/---
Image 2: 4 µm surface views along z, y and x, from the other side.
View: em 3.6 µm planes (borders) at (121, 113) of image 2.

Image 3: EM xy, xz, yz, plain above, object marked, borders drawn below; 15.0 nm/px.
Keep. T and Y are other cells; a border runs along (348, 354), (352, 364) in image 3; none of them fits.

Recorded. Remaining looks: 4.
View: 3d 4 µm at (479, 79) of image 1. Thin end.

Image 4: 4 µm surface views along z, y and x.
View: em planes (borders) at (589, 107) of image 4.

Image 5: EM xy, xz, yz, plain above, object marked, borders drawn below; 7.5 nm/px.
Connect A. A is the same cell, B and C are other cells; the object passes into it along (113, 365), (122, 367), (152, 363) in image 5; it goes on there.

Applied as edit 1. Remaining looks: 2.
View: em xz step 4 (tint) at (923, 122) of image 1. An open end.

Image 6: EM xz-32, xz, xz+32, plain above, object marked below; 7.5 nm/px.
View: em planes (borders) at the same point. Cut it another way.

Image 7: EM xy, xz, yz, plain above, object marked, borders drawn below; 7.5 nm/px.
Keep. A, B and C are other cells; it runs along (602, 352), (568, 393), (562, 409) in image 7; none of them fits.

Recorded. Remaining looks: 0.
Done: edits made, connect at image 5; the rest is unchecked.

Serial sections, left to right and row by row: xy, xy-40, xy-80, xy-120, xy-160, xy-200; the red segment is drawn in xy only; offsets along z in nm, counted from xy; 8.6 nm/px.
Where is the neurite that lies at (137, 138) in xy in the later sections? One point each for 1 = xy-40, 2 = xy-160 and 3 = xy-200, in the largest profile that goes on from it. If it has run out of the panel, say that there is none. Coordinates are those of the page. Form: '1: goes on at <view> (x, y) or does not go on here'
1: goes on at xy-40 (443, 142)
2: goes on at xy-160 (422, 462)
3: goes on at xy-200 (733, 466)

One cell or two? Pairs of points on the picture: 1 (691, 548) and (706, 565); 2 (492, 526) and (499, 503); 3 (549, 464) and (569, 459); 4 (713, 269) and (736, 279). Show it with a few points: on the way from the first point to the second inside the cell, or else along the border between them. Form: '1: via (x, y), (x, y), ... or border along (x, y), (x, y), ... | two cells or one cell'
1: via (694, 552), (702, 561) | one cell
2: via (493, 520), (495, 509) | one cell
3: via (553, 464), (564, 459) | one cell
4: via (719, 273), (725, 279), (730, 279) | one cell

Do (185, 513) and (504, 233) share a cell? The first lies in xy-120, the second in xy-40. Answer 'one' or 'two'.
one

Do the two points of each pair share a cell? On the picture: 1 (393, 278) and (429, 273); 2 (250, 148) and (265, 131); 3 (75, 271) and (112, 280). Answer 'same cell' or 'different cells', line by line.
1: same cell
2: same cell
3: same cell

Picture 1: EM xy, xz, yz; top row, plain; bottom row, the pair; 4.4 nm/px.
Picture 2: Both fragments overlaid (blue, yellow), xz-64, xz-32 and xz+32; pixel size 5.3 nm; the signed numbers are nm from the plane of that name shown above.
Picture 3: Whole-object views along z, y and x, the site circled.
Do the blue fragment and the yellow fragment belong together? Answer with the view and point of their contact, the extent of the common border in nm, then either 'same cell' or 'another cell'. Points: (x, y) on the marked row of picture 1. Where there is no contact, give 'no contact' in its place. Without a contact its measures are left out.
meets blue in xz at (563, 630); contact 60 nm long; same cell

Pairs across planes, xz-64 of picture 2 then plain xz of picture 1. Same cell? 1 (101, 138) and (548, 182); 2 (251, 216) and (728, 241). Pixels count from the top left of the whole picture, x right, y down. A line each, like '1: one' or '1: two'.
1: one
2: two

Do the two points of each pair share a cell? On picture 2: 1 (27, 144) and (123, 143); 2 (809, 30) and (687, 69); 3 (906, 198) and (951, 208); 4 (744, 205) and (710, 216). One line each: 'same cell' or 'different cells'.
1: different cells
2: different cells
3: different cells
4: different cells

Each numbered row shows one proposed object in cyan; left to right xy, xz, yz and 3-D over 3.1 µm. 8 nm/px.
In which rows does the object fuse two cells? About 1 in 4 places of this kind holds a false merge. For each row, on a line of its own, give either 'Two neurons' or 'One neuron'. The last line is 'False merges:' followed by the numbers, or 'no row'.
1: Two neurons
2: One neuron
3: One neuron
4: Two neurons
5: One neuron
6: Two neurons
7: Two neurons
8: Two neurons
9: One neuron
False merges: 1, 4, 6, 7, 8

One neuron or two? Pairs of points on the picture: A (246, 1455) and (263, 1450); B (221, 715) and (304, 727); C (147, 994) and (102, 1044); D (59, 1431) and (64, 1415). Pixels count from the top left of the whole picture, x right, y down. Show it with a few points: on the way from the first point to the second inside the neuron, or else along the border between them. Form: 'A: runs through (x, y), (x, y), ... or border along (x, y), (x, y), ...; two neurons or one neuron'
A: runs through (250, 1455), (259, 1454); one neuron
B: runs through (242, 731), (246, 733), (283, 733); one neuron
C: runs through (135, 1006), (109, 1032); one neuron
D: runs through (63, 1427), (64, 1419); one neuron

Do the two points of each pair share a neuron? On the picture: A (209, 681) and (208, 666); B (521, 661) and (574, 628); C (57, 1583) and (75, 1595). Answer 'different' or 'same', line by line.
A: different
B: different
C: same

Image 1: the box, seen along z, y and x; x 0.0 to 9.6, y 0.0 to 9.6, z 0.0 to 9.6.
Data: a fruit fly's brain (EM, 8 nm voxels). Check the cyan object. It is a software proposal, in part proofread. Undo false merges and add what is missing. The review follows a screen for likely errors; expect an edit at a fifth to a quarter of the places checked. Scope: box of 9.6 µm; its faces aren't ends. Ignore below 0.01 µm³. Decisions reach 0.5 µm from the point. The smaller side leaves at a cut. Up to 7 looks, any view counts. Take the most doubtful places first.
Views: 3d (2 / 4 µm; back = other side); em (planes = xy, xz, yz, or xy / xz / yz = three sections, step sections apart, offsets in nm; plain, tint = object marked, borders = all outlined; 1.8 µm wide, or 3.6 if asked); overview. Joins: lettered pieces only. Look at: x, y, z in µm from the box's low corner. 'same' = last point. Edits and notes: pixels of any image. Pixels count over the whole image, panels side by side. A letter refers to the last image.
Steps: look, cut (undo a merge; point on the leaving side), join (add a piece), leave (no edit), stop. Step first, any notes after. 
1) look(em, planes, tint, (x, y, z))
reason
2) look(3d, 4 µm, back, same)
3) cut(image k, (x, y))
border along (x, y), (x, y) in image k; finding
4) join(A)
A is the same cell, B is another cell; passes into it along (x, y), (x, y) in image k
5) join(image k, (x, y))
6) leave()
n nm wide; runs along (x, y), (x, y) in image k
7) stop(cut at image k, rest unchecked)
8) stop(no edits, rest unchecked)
\---
- **Work instruction**:
Set down, exactly as they stand above, the lines starting with the line with "Picture 2: Both" and going on through the line with "Picture 3: Whole-object", and no others.

- **Response area**:
Picture 2: Both fragments overlaid (blue, yellow), xz-64, xz-32 and xz+32; pixel size 5.3 nm; the signed numbers are nm from the plane of that name shown above.
Picture 3: Whole-object views along z, y and x, the site circled.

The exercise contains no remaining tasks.